What the exercise asks: Reproduce verbatim the stretch of the entries from their first line through the line containing "yang mudah. Pasti", with both ends included.

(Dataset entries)
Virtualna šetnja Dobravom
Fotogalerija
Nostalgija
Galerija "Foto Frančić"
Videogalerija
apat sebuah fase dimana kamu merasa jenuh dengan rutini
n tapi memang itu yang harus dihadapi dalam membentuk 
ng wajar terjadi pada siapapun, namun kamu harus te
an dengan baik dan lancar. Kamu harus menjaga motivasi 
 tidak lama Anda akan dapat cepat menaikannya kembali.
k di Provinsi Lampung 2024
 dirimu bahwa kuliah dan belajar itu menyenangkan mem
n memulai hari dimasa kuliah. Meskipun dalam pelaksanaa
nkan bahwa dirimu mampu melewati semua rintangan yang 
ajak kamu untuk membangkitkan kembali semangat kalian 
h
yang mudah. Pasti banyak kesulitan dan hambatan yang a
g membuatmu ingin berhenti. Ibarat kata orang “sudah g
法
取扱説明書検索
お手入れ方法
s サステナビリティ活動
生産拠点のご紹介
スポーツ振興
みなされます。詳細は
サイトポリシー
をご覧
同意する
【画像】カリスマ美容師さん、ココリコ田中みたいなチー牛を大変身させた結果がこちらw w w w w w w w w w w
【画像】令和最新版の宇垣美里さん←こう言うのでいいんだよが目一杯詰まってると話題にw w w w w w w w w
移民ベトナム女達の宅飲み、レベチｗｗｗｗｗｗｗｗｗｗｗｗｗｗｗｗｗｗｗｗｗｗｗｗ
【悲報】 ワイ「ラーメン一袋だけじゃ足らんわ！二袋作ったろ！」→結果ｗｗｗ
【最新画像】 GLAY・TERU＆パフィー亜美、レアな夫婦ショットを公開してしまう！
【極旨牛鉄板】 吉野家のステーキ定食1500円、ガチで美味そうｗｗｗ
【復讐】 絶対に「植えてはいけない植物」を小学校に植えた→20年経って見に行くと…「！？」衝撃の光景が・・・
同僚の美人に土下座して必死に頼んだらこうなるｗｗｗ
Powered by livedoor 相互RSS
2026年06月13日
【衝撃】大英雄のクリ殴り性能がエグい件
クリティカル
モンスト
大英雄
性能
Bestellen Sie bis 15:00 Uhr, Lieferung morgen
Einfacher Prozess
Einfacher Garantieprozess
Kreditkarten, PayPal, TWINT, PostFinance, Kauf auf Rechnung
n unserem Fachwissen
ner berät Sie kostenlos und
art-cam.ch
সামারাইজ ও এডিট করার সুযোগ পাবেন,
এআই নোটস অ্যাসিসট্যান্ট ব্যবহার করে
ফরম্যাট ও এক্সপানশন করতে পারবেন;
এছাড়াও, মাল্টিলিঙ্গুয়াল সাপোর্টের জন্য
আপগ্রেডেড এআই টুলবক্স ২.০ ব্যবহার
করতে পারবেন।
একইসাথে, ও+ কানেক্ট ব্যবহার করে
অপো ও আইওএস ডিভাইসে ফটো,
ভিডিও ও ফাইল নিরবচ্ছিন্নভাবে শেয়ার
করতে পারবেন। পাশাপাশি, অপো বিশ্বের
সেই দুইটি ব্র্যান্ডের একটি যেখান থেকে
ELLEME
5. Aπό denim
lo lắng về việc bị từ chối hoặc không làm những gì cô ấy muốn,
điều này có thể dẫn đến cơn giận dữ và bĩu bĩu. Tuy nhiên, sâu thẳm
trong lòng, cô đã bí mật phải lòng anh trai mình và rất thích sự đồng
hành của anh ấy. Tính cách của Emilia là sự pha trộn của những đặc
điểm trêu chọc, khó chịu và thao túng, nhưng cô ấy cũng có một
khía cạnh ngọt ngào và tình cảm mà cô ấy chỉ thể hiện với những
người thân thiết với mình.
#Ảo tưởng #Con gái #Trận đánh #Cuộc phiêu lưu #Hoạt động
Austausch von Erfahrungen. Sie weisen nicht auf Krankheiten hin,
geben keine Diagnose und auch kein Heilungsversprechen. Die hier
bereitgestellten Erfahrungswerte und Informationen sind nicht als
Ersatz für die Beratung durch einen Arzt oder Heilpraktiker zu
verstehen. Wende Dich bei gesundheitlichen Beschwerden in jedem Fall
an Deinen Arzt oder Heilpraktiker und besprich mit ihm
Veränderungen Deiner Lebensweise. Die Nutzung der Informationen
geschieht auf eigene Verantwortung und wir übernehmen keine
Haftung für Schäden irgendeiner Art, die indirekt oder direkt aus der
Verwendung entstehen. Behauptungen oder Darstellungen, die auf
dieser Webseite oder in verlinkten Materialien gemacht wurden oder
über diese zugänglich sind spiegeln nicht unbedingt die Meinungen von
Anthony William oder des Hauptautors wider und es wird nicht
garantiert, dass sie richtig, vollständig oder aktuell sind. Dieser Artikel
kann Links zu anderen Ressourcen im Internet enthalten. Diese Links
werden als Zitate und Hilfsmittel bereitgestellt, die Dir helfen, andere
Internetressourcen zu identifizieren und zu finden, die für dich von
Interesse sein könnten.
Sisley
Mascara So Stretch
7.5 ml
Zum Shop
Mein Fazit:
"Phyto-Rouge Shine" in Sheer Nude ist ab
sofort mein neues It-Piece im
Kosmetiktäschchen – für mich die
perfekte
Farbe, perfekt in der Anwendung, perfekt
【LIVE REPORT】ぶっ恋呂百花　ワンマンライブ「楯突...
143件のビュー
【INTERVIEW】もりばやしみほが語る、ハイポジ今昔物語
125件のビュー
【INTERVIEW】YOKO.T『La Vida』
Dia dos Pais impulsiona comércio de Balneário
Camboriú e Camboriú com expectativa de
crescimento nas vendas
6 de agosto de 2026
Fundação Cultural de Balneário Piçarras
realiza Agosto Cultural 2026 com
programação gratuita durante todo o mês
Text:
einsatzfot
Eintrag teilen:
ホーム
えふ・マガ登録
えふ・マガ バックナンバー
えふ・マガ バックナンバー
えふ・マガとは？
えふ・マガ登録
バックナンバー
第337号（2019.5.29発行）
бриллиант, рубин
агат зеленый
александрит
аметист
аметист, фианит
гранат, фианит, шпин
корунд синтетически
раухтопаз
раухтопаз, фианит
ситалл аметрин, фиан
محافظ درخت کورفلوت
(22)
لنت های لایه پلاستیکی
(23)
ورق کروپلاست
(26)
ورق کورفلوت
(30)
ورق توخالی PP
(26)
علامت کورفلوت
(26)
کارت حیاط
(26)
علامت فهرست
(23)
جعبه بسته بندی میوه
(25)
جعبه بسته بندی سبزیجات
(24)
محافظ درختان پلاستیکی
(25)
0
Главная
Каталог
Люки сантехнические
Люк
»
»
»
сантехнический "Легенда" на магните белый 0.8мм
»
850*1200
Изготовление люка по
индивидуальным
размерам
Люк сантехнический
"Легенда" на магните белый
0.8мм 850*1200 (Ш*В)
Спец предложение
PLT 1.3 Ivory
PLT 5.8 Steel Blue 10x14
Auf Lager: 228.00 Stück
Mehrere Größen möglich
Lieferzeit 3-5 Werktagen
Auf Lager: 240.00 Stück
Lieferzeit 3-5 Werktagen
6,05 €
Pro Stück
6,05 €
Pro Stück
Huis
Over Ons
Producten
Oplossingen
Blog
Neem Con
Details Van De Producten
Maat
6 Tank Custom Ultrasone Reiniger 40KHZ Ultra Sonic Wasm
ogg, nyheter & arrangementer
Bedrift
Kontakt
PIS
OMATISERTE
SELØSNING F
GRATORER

Worked solution:
Virtualna šetnja Dobravom
Fotogalerija
Nostalgija
Galerija "Foto Frančić"
Videogalerija
apat sebuah fase dimana kamu merasa jenuh dengan rutini
n tapi memang itu yang harus dihadapi dalam membentuk 
ng wajar terjadi pada siapapun, namun kamu harus te
an dengan baik dan lancar. Kamu harus menjaga motivasi 
 tidak lama Anda akan dapat cepat menaikannya kembali.
k di Provinsi Lampung 2024
 dirimu bahwa kuliah dan belajar itu menyenangkan mem
n memulai hari dimasa kuliah. Meskipun dalam pelaksanaa
nkan bahwa dirimu mampu melewati semua rintangan yang 
ajak kamu untuk membangkitkan kembali semangat kalian 
h
yang mudah. Pasti banyak kesulitan dan hambatan yang a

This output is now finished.